For a four person dish you need half a large pot of plain yoghourt (low fat’s fine) into which beat three nice eggs (a couple if you use duck’s), plus salt and pepper. Now pour the mix onto the last layer of aubergine – it should be quite thick. Slip a knife down the side of the dish at intervals to give the topping a chance to slither down the side – it looks very attractive if you are using a clear soufflé dish for example. Then – most important – lots and lots of grated nutmeg, and nothing but the real thing, ready ground is just sawdust.
Forty minutes at about 160 and the topping will brown, rising like a soufflé itself. You should be able to take out a slab in a whole piece, spooning out any reluctant lamb. Serve with steamed veg.

Leek and potato soup with bits

It sounds like an oxymoron, cream of leek and potato with bits, but that’s how himself likes it: something to do with with childhood memories, which in his case ain’t so far away.
I’ve tried in the past to get to the blending stage and then to take out some of the cooked leeks and big bits of potato, chop them up and put them back in. It doesn’t really do it for me because they just end up mushy on reheating. A different technique is required.
First I cut most of the leek white off and sweated the rest in the pan. Then added some chopped potatoes and the home made stock from yesterday’s poached chicken, a handful of chopped parsley and seasoning.

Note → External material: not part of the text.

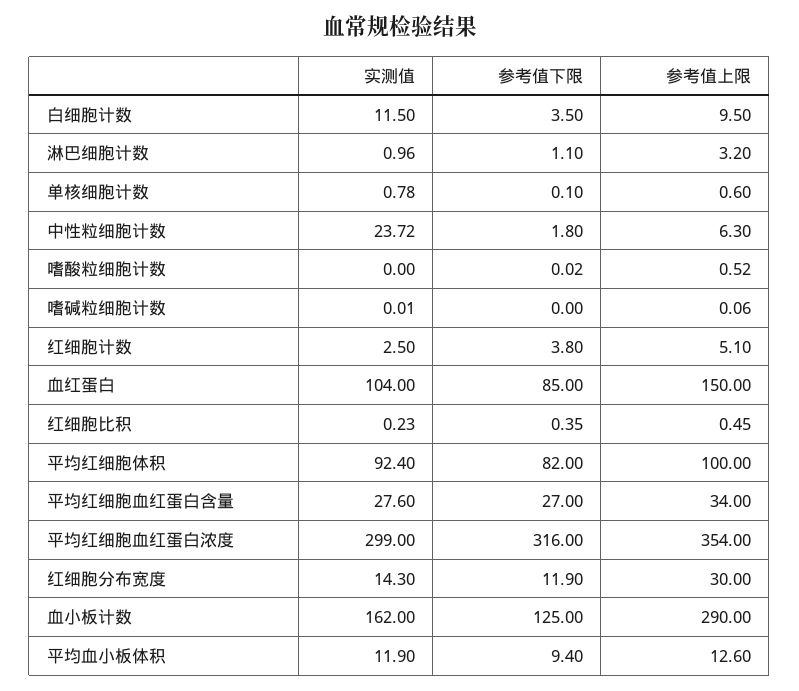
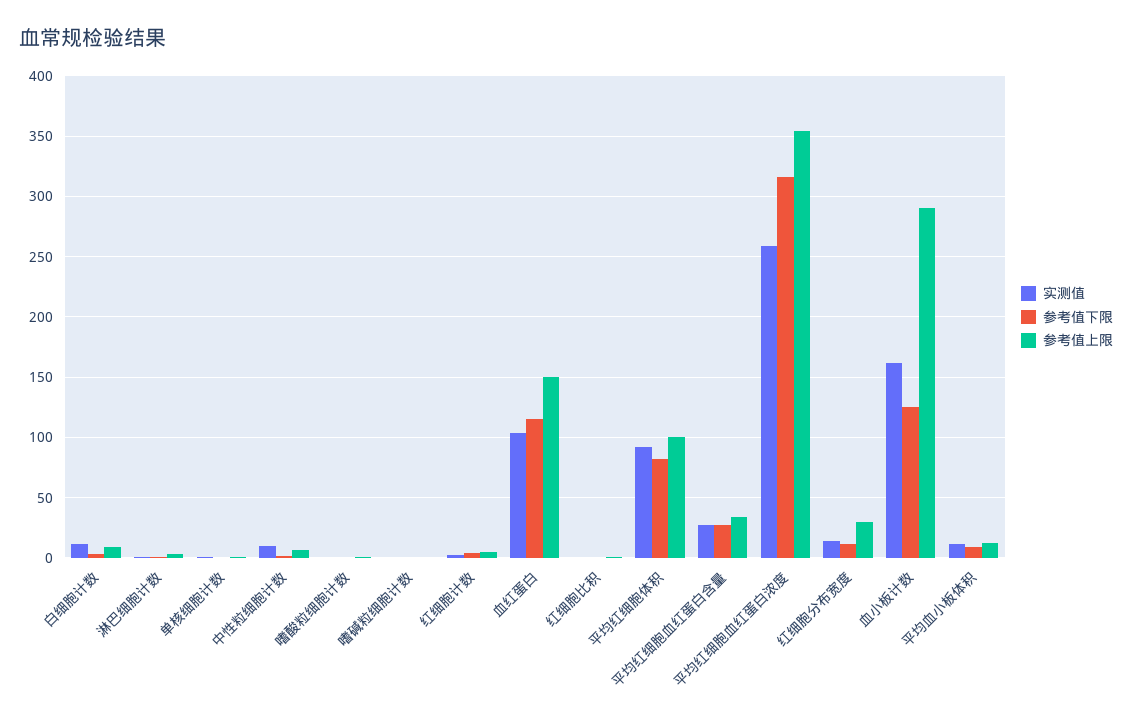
实测值, 中性粒细胞计数: 23.72 -> 10
参考值下限, 血红蛋白: 85 -> 115
实测值, 平均红细胞血红蛋白浓度: 299 -> 260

All this took place in the giant steamer/spaghetti pot so there was plenty of space to lodge a large seive on the top, fill it with bite sized pieces of potato, and add the saucepan lid so the spuds could steam. Concurrently I gently cooked the chopped leek whites in a pan until they were sweet and sticky.
When the soup was cooked – 20 mins – so were the potato cubes. All that was left was to blend the soup, add some milk (cream would be better, but diet you know), put in the perfectly cooked spuds and leeks, and Voila, cream soup with bits.
It actually tasted better for the additional fried leeks and the cubed spuds made the whole thing very robust.
With cold roast lamb sandwiches, rather a good, doing the chores Sunday, lunch.